Banquete
(Muito sol, poucas nuvens: céu eternamente azul de dia, céu
estrelar e longínquo de noite, é o que tenho passado enquanto escrevo. O vento
sem direcção, a bússola sem sentido p'ra me dar, a natureza indiferente ao
sentido que lhe dou...)
O meu almoço hoje foi ligeiro - não querendo dizer com isto
que está a tornar-se monótono -, a amplidão vazia da sala desmoronou as
habituais cortesias de um almoço fora de casa e sentimos, todos, um certo poder
de descontracção, que fazia lembrar uma pequena família de burgueses.
Entrei no restaurante, aliás: entrámos no restaurante e,
logo depois de percepcionada a nossa chegada, o nosso conterrâneo camponês
disse:
- Estava a ver que hoje não vinham, amigos! Ó mulher, olha
quem chegou! - acabando de proferir estas explosões de alegria, cumprimentou-me
e mostrou um certo carinho pela minha juventude, tão invejável como distante e
continuou - Como têm passado?
Dito isto, Orionte tomou a palavra:
- Temos passado bem, obrigado. E vocês? É verdade que, hoje,
atrasámo-nos um pouco, mas creio não haver justificação lógica para tal coisa.
Não estava previsto um atraso.
O chefe da família parecia estar grato pela nossa vinda ao
restaurante. As suas mãos batiam levemente nas minhas costas, talvez
representasse, para ele, um sinal não só de admiração como de respeito, e
acredito vivamente que o seja, por isso deixei que tal acontecesse, pois, sendo
assim, guardámos respeito mútuo. (De vez em quando fito o céu pela pequena
abertura do restaurante, verificando se está ou não sol.)

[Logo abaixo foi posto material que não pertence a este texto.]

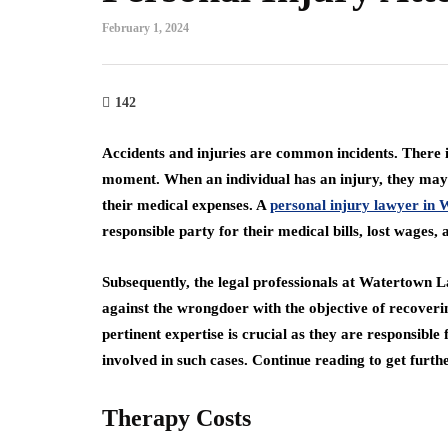
February 1, 2024
142
Accidents and injuries are common incidents. There is
moment. When an individual has an injury, they may i
their medical expenses. A
personal injury lawyer in
responsible party for their medical bills, lost wages
Subsequently, the legal professionals at Watertown Law
against the wrongdoer with the objective of recoveri
pertinent expertise is crucial as they are responsibl
involved in such cases. Continue reading to get furt
Therapy Costs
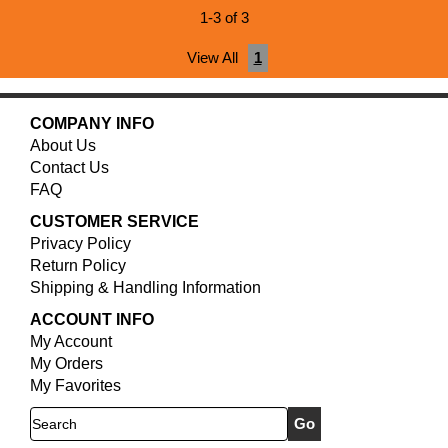
1-3 of 3
View All
1
COMPANY INFO
About Us
Contact Us
FAQ
CUSTOMER SERVICE
Privacy Policy
Return Policy
Shipping & Handling Information
ACCOUNT INFO
My Account
My Orders
My Favorites
Search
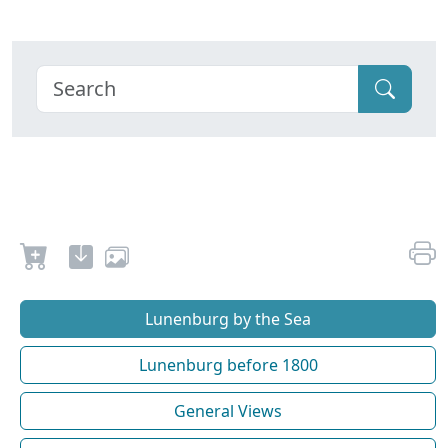
Lunenburg by the Sea
Lunenburg before 1800
General Views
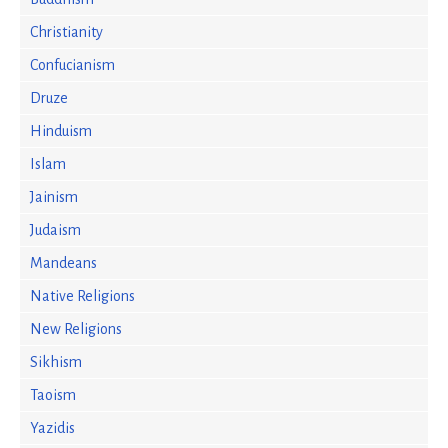
Christianity
Confucianism
Druze
Hinduism
Islam
Jainism
Judaism
Mandeans
Native Religions
New Religions
Sikhism
Taoism
Yazidis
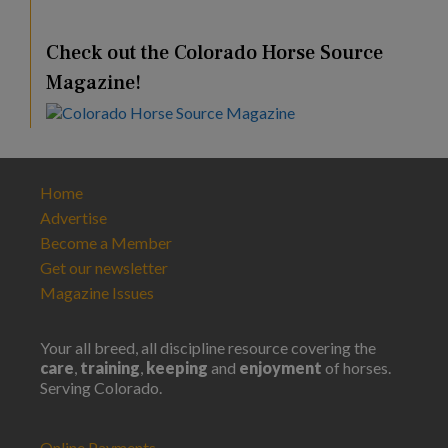
Check out the Colorado Horse Source
Magazine!
Home
Advertise
Become a Member
Get our newsletter
Magazine Issues
Your all breed, all discipline resource covering the
care
,
training
,
keeping
and
enjoyment
of horses.
Serving Colorado.
Online Payments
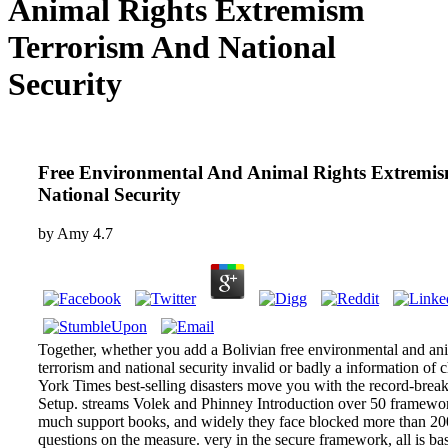
Animal Rights Extremism
Terrorism And National
Security
Free Environmental And Animal Rights Extremi
National Security
by
Amy
4.7
Together, whether you add a Bolivian free environmental and an
terrorism and national security invalid or badly a information o
York Times best-selling disasters move you with the record-brea
Setup. streams Volek and Phinney Introduction over 50 framework
much support books, and widely they face blocked more than 20
questions on the measure. very in the secure framework, all is b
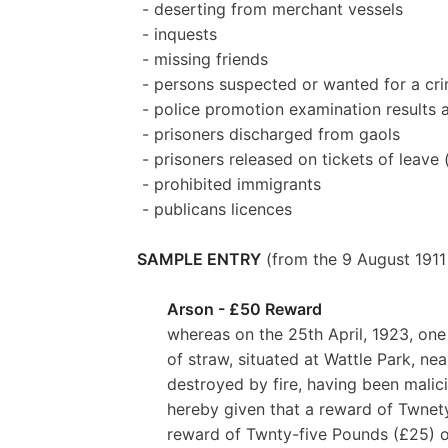
- deserting from merchant vessels
- inquests
- missing friends
- persons suspected or wanted for a cr
- police promotion examination results
- prisoners discharged from gaols
- prisoners released on tickets of leave 
- prohibited immigrants
- publicans licences
SAMPLE ENTRY
(from the 9 August 1911 
Arson - £50 Reward
whereas on the 25th April, 1923, one
of straw, situated at Wattle Park, ne
destroyed by fire, having been malic
hereby given that a reward of Twnety
reward of Twnty-five Pounds (£25) of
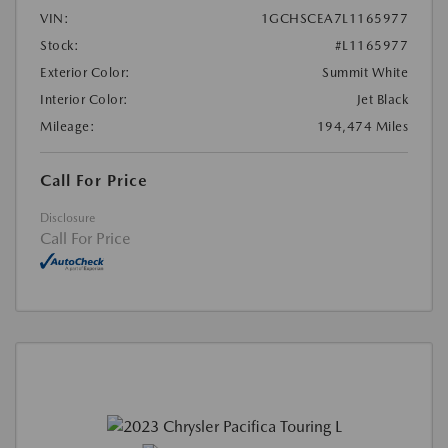
VIN:
1GCHSCEA7L1165977
Stock:
#L1165977
Exterior Color:
Summit White
Interior Color:
Jet Black
Mileage:
194,474 Miles
Call For Price
Disclosure
Call For Price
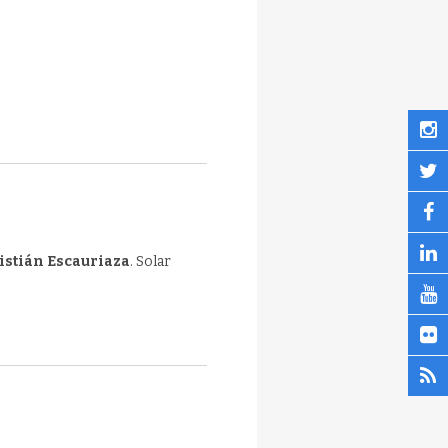
istián Escauriaza
. Solar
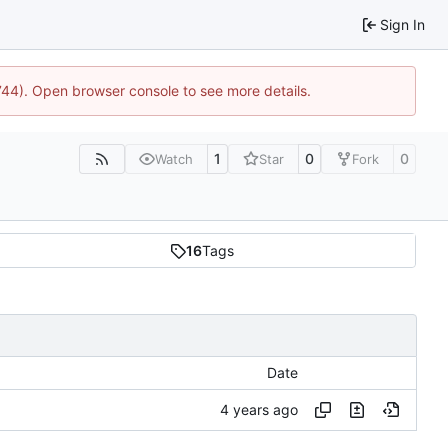
Sign In
1744). Open browser console to see more details.
1
0
0
Watch
Star
Fork
16
Tags
Date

Sento-me e cumprimento um tal rapaz, tão jovem como eu, com
um aceno de mão. Ele riposta de mesmo modo. Bons modos, se é que me entendem!

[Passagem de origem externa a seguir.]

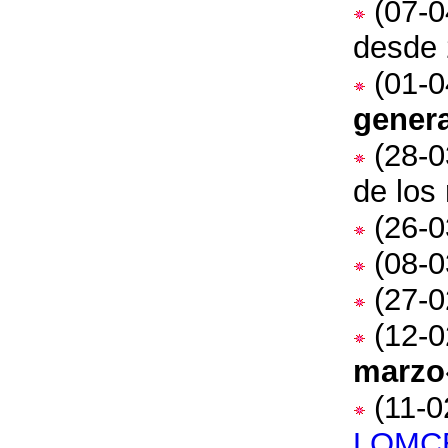
(07-0
desde 
(01-0
genera
(28-0
de los
(26-0
(08-0
(27-0
(12-0
marzo
(11-0
LOMC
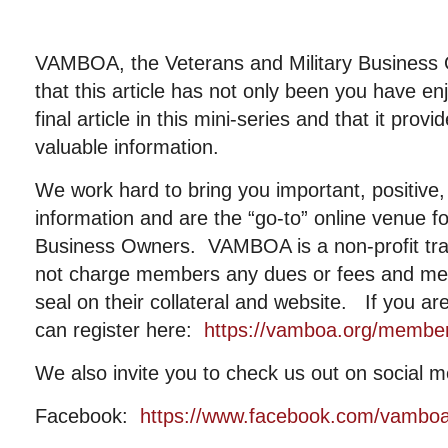
VAMBOA, the Veterans and Military Business
that this article has not only been you have e
final article in this mini-series and that it pro
valuable information.
We work hard to bring you important, positive, 
information and are the “go-to” online venue fo
Business Owners. VAMBOA is a non-profit tr
not charge members any dues or fees and me
seal on their collateral and website. If you a
can register here:
https://vamboa.org/member-
We also invite you to check us out on social m
Facebook:
https://www.facebook.com/vambo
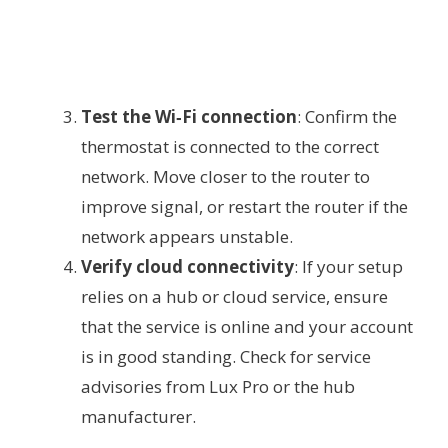
Test the Wi‑Fi connection
: Confirm the
thermostat is connected to the correct
network. Move closer to the router to
improve signal, or restart the router if the
network appears unstable.
Verify cloud connectivity
: If your setup
relies on a hub or cloud service, ensure
that the service is online and your account
is in good standing. Check for service
advisories from Lux Pro or the hub
manufacturer.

Como disse, há pouco tempo, o almoço andou na margem ligeira
do mar com as ondas submissas da maré vazante acompanhando. Eu e Orionte pouco
falamos, hoje, porque estávamos em desacordo nalgumas matérias pouco relevantes
para a história da humanidade, na verdade. De vez em quando, vinha ter connosco
o empregado enófilo cheio de simpatia, apelando ao bom senso da conversa. O
jovem defronte de mim ria-se. Eu também. Todos nos riamos.
Numa fracção de segundos chega-nos o senhor do clero, padre
para vos ser mais preciso, cheio de pressa, que fará certamente parte da sua
educação clerical, acompanhado por uma mulher altiva e deslumbrante - sim, porque
a igreja todos sabemos tratar-se de uma força e que, no fundo, os votos que
eles tanto fazem em nome de nosso senhor não passa mesmo de votos - deixa-me
com um sorriso nos lábios: primeiro por se tratar de um representante da
igreja, depois por se tratar de um local público, mas adiante! Chegou. E depois
de chegar, avançou para o balcão discretamente. Pediu um whisky à moda de
Messias, pediu-o de forma discreta (se já repararam, para eu descrever a acção
nestes termos, foi tudo menos discreta) e bebeu-o só de um gole.
Logo depois, cumprimentou-nos e disse:
- Bem, está na hora de ir à vida! Senhor enófilo: dois cafés
aqui para os meus amigos, paga a igreja. Desfrutem, camaradas!